TO DO – In the Paris blog excerpt below, how much does the tiny cinema on the rue Mouffetard charge on Mondays?
*** TEXT SEGMENT
From this spectacular church to the Pantheon - you can have a tour up to the huge dome, but it was half an hour away and cost 8 euros and I just was not in the mood for more famous dead people in the cold and damp when the sun was struggling to beam outside. I'll do it next time - along with the other things I didn't do, like climbing the towers of Notre Dame, the Picasso Museum, the Marmottan Museum - and what about outside Paris, Versailles, the Bois du Boulogne, Fontainebleau and most of all, Chartres ...

Outside the Pantheon I could see a manif - another manifestation was being set up. I asked what it was about. It's to honour the homeless who have died in France from November to mid-April - 223 of them, with an average age of 48. The organisers were going to conduct a service in their memory outside the Pantheon where France's great are buried - because, says the brochure, "chaque homme est grand." Every man is great. They distributed a list of their names and ages, and another brochure asking people to make friends or at least have a conversation with the homeless people on their street. A true challenge and very moving. 

Unfortunately, they would just have been getting going when the skies opened. But the Pantheon provides a great deal of shelter.


 


Monday, May 11, 2009

spouting off again

I feel sorry for those tourists who've just arrived for a quick visit to Paris ... the weather will continue gloomy, grey and wet according to "meteo Paris," the website I consult every morning. It's already been like that for days. To me, a cold, wet day means I can curl up in my little burrow and work. But at some point, rain or no, I will go out to meet my new great love - the city of Paris. Just to say hi, what's new, mmm, love that new kind of tree that's flowering, that ancient building I've never seen, that streetscape, that museum, that shop ... lookin' good, darlin'.

Last night I held my first Parisian dinner party, so spent the morning tidying and shopping at FranPrix, the small supermarket which has the best prices and yet some of the best stuff. When all was set up here, there was time to go in the rain to a tiny cinema on the rue Mouffetard, which charges only 5 euros on Mondays. I saw "Chéri" - a Stephen Frears film based on a novel by Colette, which is set in Paris at the turn of the last century and stars Michelle Pfeiffer as an "aging courtesan," and a gorgeous young Englishman, Rupert Friend, as her lover. What I'd hoped to see was lots of period shots to give a sense of Paris at that time, and there were a few - obviously, it's very expensive to shoot a period film right in Paris. The costumes and interiors were lavish, and Colette's wise but deeply cynical eye was in evidence.

There was a central flaw, though. Michelle Pfeiffer, as I said, plays an aging courtesan. By aging, they mean that occasionally we are allowed to see a line beside her mouth, or around her eyes. Otherwise she is so serene, beautiful and perfect, we never believe she has spent her life as a high-class prostitute. Not for one minute. Or that she has the bitchy side alluded to, or that she is truly brought low as her young lover figures out whether his future includes her. Hollywood thinks actresses deserve Oscars if they can do an English accent or allow us to see a tiny glimpse of something not quite stunning, but as for the true agony of acting, allowing us right down into the depths of a human soul, it doesn't come in general from the California types. 

I think a British actress like Samantha Morton - in fact, almost any British actress - can convey more truth in the flicker of an eyelid than lovely Pfeiffer can in an entire breakdown scene. So there's a hole at the centre of the movie - the star looks gorgeous but isn't the character. There you have my expert opinion, whether you want it or not. We never quite believe the relationship with the young man either, mind you, and that's a problem of script and director, not actors.
******
*** COLLECTED MATERIAL
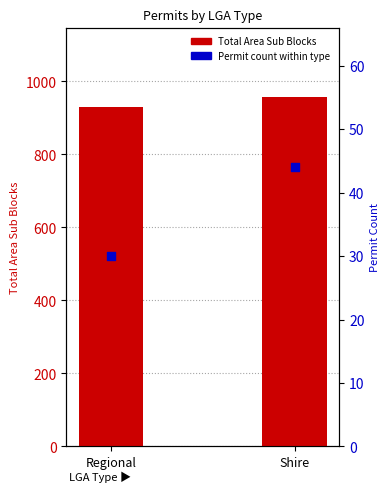

Which series contains the highest Y value?

Total Area Sub Blocks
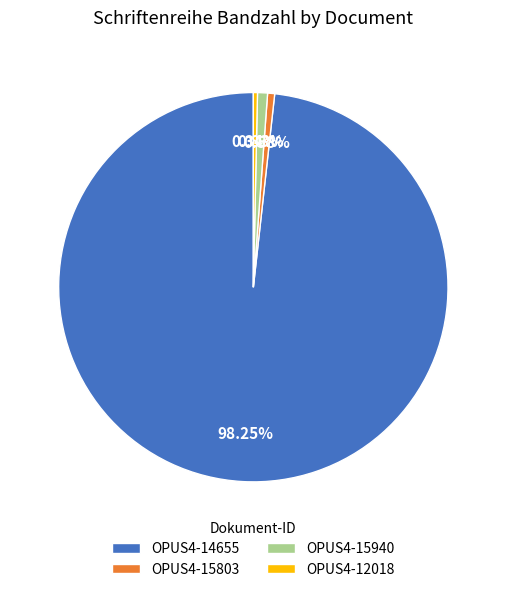

Is the sum of OPUS4-15940 and OPUS4-14655 greater than half?

Yes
******
TASK RESULT – 5 euros.